<<<<

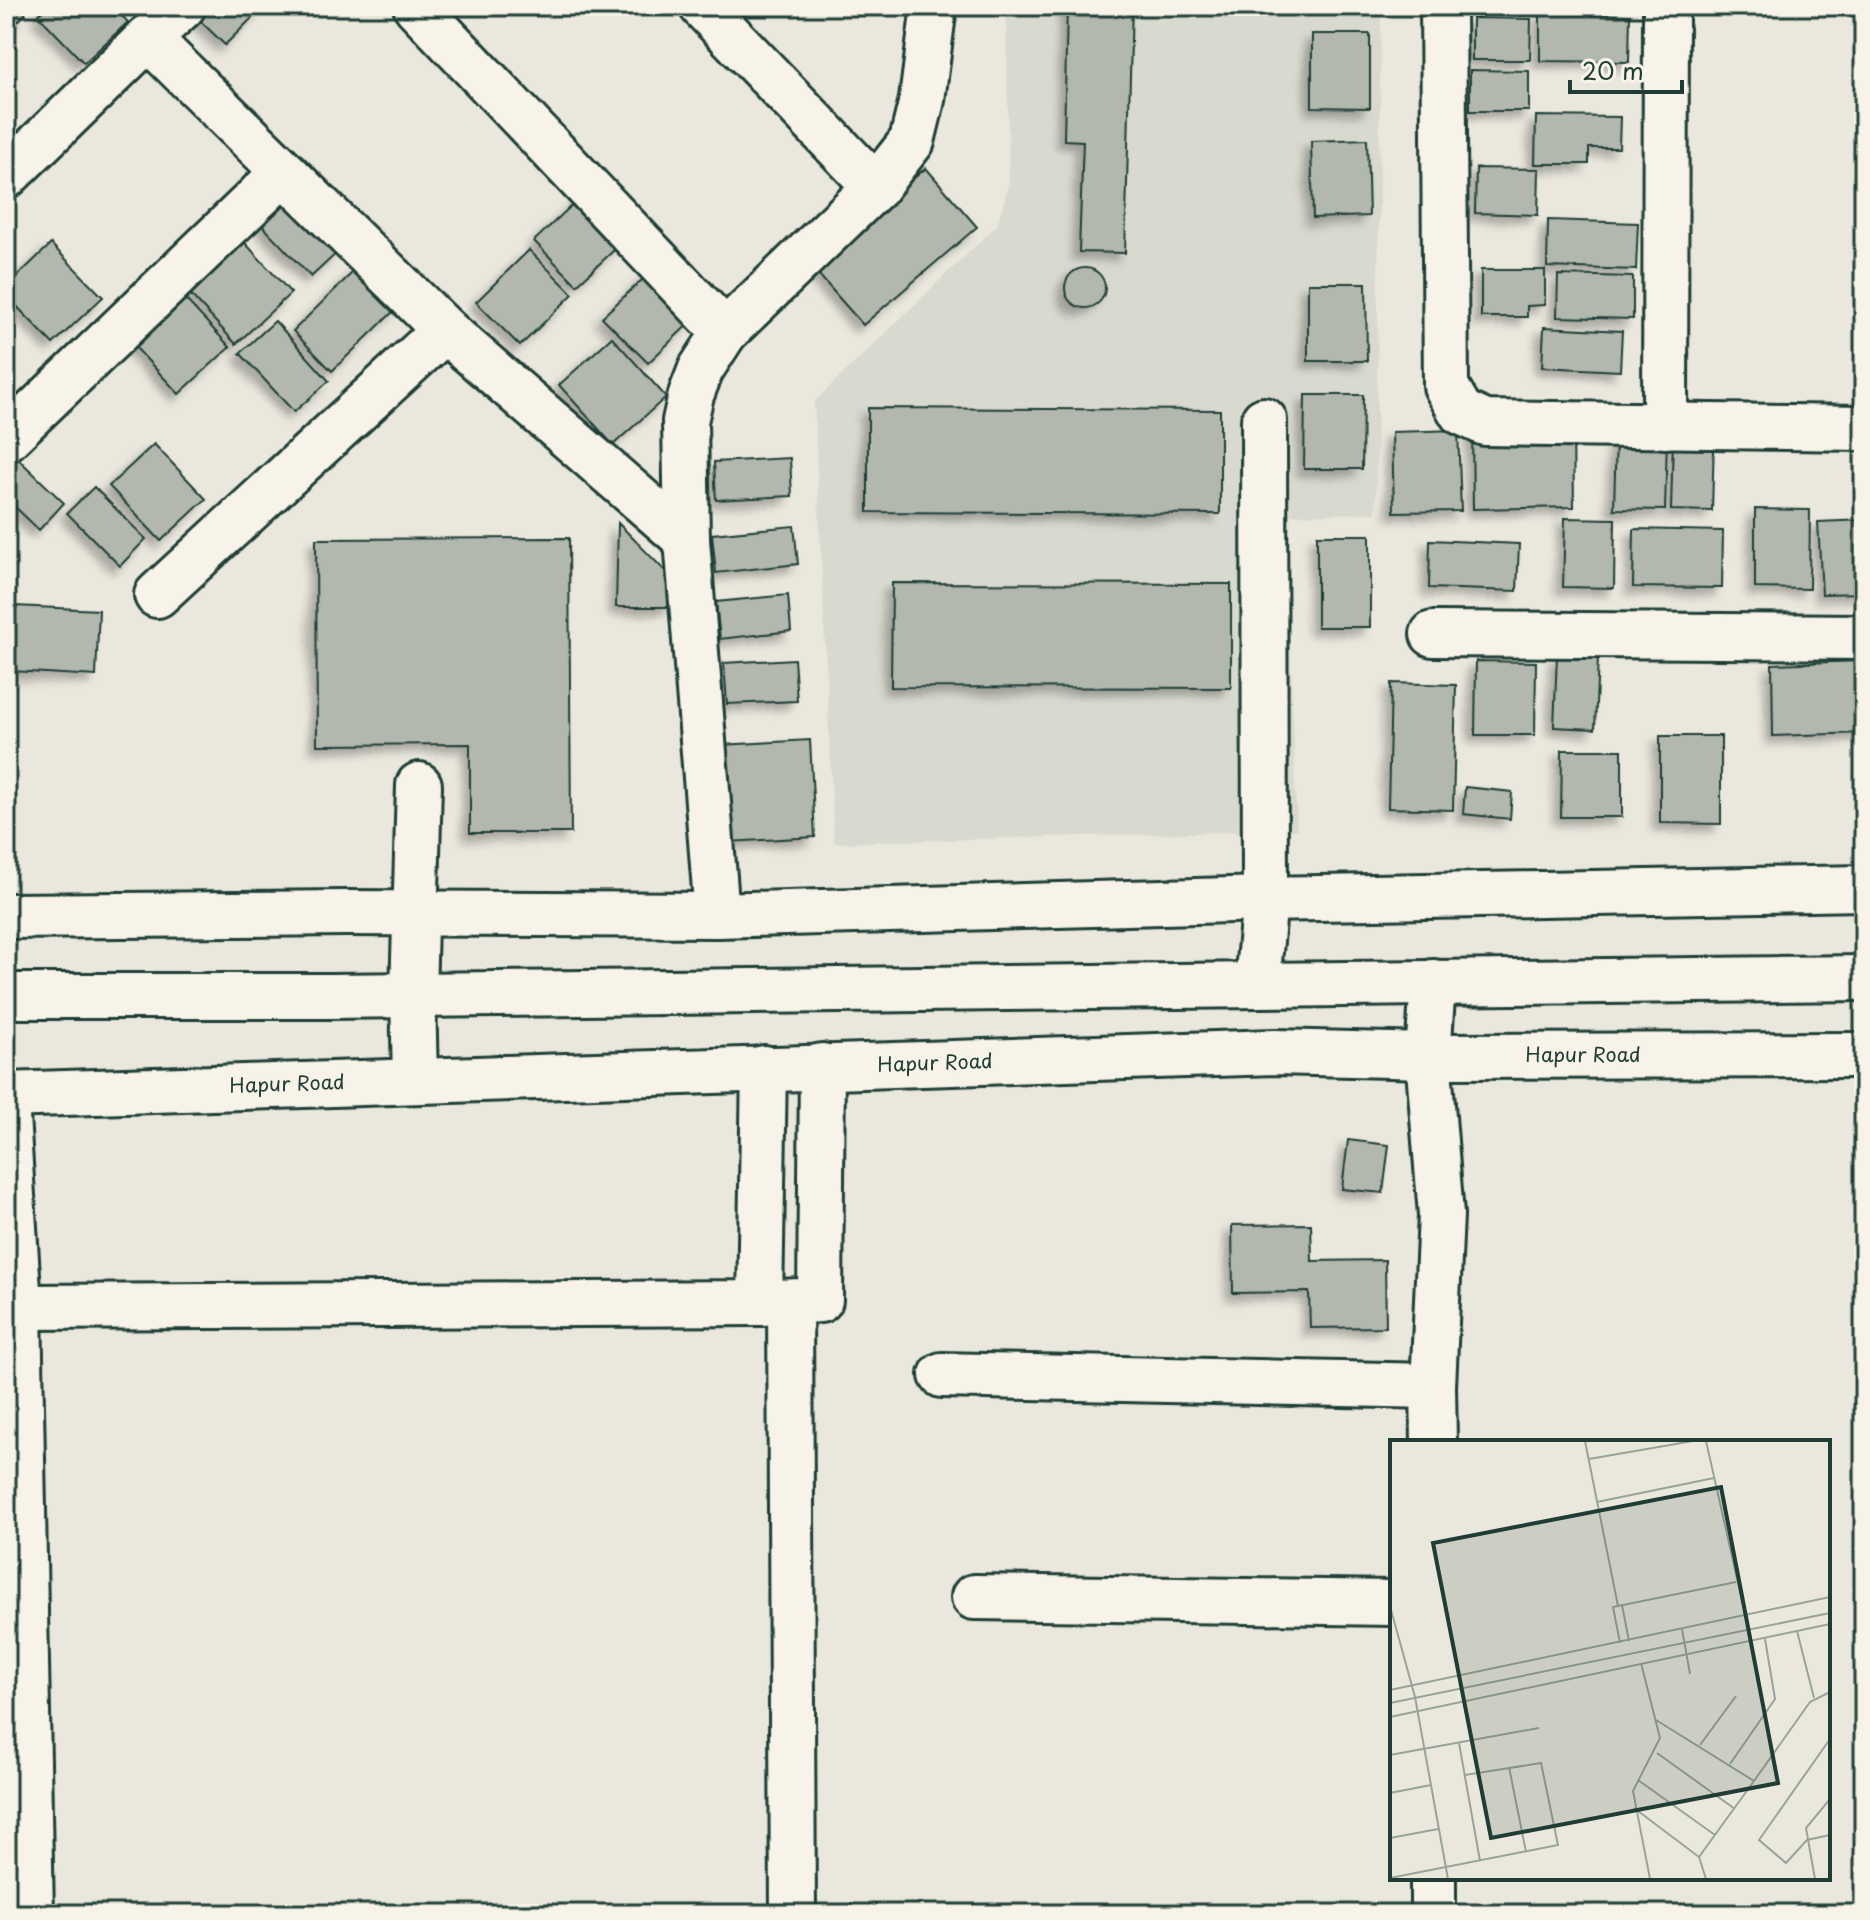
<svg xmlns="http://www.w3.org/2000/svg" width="1870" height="1920" viewBox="0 0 1870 1920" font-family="'Playpen Sans',sans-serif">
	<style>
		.built { fill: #d9dacf }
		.building { fill: #b2b8ae; stroke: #1f3d34; stroke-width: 2; filter: url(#shadow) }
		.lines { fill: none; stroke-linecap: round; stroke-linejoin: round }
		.minor-casing { stroke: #1f3d34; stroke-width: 50 }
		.major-casing { stroke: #1f3d34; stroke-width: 50 }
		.minor { stroke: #f7f3e8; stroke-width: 44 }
		.major { stroke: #f7f3e8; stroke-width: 44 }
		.labels { text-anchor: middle; stroke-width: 6; stroke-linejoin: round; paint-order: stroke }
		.street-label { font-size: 20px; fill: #1f3d34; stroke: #f7f3e8 }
		.inset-road { fill: none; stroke: #99a499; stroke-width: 2 }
		.view { fill: #1f3d34; fill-opacity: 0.15; stroke: #1f3d34; stroke-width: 4 }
		.inset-edge { fill: none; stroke: #1f3d34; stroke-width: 4 }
	</style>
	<defs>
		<filter id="shadow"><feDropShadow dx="-7" dy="7" stdDeviation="4" flood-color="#0004"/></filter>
	</defs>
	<rect width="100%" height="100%" fill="#eae8dd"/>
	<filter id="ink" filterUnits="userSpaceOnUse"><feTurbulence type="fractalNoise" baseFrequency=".0125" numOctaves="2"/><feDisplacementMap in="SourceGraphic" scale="16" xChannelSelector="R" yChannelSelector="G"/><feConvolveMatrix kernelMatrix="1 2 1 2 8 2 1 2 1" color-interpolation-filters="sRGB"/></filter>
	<g filter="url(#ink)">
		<path class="built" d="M1006,6H1381L1376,513L1285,515L1297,830L834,843L814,402L997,225L1009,182Z"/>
		<g class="building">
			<path d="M6,6H18L26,14L6,32Z"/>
			<path d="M48,6H112L128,22L84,63L38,15Z"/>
			<path d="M188,6H264L225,45L187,8Z"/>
			<path d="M1067,6H1132L1125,253L1079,252L1083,141L1064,140Z"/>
			<path d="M1540,13L1630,15L1629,62L1540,61Z"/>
			<path d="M1472,18L1531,19L1530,60H1472Z"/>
			<path d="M1312,34H1370V108L1312,107Z"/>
			<path d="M1470,70L1529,71V111H1470Z"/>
			<path d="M1536,116L1620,117L1619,148H1589V164H1535Z"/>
			<path d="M1367,139L1369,216L1313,218L1311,141Z"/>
			<path d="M926,168L977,227L863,325L811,266Z"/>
			<path d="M1476,168L1539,169L1538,215L1475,213Z"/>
			<path d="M589,189L631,234L577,285L534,241Z"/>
			<path d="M285,194L339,251L311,277L257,220Z"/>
			<path d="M1548,220L1638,223L1636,270L1547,267Z"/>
			<path d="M235,232L291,293L236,344L179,282Z"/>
			<path d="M51,244L103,297L53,344L6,295V287Z"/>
			<path d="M529,250L573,294L520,346L476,302Z"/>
			<path d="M658,265L702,311L648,363L602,317Z"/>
			<path d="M358,267L398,307L332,371L293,331Z"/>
			<circle cx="1085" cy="288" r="20"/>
			<path d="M1481,270H1545V305L1527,306V317H1481Z"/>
			<path d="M1558,275L1633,277V319L1557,317Z"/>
			<path d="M1308,283H1366L1367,361H1308Z"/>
			<path d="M174,287L230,347L179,394L123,334Z"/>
			<path d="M275,321L329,381L294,412L240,353Z"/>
			<path d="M1544,327L1622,331L1620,371L1542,367Z"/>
			<path d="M612,337L666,397L613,445L559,385Z"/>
			<path d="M1305,395H1363L1362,469H1304Z"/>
			<path d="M868,408L1220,410V514L868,512Z"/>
			<path d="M1573,429L1574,507L1473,509L1472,431Z"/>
			<path d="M1458,430L1461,511L1394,512L1392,432Z"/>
			<path d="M1616,436L1667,437L1665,510L1614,509Z"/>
			<path d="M1673,437L1714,438L1712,511L1671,510Z"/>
			<path d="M154,444L206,499L161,541L109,486Z"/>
			<path d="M9,450L64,503L39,530L6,498V454Z"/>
			<path d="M790,458L792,496L716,500L714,462Z"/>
			<path d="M94,487L146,539L120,566L67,513Z"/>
			<path d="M1755,509L1810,510L1809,589L1755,588Z"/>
			<path d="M1565,518L1615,519L1614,588L1563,587Z"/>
			<path d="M1864,520V593L1822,594L1818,522Z"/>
			<path d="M618,523L674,580L671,607H616Z"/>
			<path d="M794,526L798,564L716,573L712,534Z"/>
			<path d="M1634,529L1723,531L1722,588L1633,587Z"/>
			<rect x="1317" y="535" width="53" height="92"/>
			<path d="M569,538L571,833H470V744L317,745L316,539Z"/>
			<path d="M1430,540L1519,544L1517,591L1429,588Z"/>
			<path d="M892,583L1231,584V688L891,687Z"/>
			<path d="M788,595L791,631L720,639L716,602Z"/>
			<path d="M15,606L99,610L96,676L12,671Z"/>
			<path d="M1557,655L1598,657L1595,729L1554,727Z"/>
			<path d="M794,659L797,701L727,704L724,663Z"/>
			<path d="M1476,661L1536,662L1535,735H1475Z"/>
			<path d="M1864,661V733L1773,736L1772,664Z"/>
			<path d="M1391,683L1456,685L1453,810L1388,808Z"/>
			<path d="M1660,736H1721V824L1660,823Z"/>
			<path d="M810,740L815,837L728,842L721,745Z"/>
			<path d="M1562,750H1622V817H1561Z"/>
			<path d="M1465,787L1512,792L1510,819L1463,814Z"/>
			<path d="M1348,1140L1389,1145L1383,1193L1342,1189Z"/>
			<path d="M1311,1224L1312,1261L1385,1260L1386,1327L1310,1328L1309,1292L1233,1293L1232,1225Z"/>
		</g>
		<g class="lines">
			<g class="minor-casing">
				<g id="minor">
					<path d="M416,6L725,332"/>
					<path d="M702,6L876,187"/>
					<path d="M1443,6L1446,386L1461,412L1485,423L1864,428"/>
					<path d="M148,38L183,6"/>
					<path d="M6,176L148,38L445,330L687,540"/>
					<path d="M1665,426L1666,6"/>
					<path d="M6,439L283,173"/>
					<path d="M157,595L445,330"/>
					<path d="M1433,634L1864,637"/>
					<path d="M717,915L687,540L685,421L691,395L701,369L725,332L876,187L912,141L922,100L934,6"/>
					<path d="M6,916L346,913L717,915L1265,899L1864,888"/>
					<path d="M1433,982L1428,1056L1441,1215L1433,1386L1434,1442"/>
					<path d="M1257,983L1265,899L1264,420"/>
					<path d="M415,1079L413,994L419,785"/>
					<path d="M6,1100L19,1307L31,1914"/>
					<path d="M790,1302L793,1914"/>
					<path d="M760,1303L764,1068"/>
					<path d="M19,1307L760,1303L820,1300L822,1066"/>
					<path d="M942,1375L1433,1386"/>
					<path d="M974,1597L1392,1603"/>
					<path d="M1433,1914V1878"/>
				</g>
			</g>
			<g class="major-casing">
				<g id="major">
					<path d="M6,996H330L1864,978"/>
					<path d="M6,1095L1275,1052L1428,1056L1864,1055"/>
				</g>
			</g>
			<use href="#minor" class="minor"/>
			<use href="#major" class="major"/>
		</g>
	</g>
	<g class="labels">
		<g class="street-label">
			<text x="1583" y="1062">Hapur Road</text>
			<text transform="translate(935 1063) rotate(-2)" y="7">Hapur Road</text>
			<text transform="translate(287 1084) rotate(-2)" y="7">Hapur Road</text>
		</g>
	</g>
	<g transform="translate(1390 1440)">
		<rect width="440" height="440" fill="#eae8dd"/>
		<path class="inset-road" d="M195,1L228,166M316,1L355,174M199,19L303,1M207,62L324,38M232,165L239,201M0,166L25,257L58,439M292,189L300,234M407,191L424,258M230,203L223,167L346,142M251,223L270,298L243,351L260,439M0,250L440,157M0,263L440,173M0,277L440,184M266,280L364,341L420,262L440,252M440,299L369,400L396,423L417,400L440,395M69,303L90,421M310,305L346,256M267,313L345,369M0,315L149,288M340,324L385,259L375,199M119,327L136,412M248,340L325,395M0,353L41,345M244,368L309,417M0,398L48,389M0,438L168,405L151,323L75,335M316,439L309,417L364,341M425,439L416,388L440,359"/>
		<path class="view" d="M331,47L388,343L101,398L43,103Z"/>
		<rect width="440" height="440" class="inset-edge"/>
	</g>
	<rect width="1870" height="1920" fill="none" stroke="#f7f3e8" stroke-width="32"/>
	<rect x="16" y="16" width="1838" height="1888" fill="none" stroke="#1f3d34" stroke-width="3" filter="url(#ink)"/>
	<path d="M1570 80v12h112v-12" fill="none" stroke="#1f3d34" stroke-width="4"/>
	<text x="1582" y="80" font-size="24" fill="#1f3d34" stroke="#f7f3e8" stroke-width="6" paint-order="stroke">20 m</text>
</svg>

>>>>

Whenever the string "lines" shows up in a line above, copy that line.

		.lines { fill: none; stroke-linecap: round; stroke-linejoin: round }
		<g class="lines">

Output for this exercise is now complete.